━━━ INFORMATION ━━━

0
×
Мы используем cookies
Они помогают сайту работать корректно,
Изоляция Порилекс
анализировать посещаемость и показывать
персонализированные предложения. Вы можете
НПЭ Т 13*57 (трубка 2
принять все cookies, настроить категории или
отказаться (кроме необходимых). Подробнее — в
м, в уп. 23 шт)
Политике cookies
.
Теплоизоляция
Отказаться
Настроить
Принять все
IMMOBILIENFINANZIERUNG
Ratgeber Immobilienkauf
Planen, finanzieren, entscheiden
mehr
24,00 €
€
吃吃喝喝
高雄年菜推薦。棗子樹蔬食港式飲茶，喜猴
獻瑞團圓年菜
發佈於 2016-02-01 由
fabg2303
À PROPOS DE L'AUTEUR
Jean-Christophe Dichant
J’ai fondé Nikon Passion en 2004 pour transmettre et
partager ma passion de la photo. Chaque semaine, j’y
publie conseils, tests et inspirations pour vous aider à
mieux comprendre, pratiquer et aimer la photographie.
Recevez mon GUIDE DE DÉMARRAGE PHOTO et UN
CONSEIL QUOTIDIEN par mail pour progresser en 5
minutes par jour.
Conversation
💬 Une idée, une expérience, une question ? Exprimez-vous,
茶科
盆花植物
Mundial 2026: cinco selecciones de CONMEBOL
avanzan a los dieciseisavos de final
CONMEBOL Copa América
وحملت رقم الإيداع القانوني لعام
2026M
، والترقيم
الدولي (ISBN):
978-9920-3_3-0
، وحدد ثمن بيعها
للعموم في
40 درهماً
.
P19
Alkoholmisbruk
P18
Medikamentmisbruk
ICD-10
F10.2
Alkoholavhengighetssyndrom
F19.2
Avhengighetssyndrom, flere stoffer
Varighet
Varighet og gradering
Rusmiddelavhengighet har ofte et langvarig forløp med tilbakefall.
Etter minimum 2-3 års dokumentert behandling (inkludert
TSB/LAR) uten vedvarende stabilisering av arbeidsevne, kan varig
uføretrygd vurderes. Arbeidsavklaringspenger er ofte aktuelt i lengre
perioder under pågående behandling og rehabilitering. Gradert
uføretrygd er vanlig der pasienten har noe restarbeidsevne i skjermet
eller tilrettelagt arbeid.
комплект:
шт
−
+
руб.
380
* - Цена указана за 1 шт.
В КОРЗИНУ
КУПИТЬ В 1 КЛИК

━━━

TASK DIRECTIONS — Reproduce the material verbatim from its very beginning through the line containing "принять все cookies, настроить категории или", including that line.

RESULT FOR THIS TASK —
0
×
Мы используем cookies
Они помогают сайту работать корректно,
Изоляция Порилекс
анализировать посещаемость и показывать
персонализированные предложения. Вы можете
НПЭ Т 13*57 (трубка 2
принять все cookies, настроить категории или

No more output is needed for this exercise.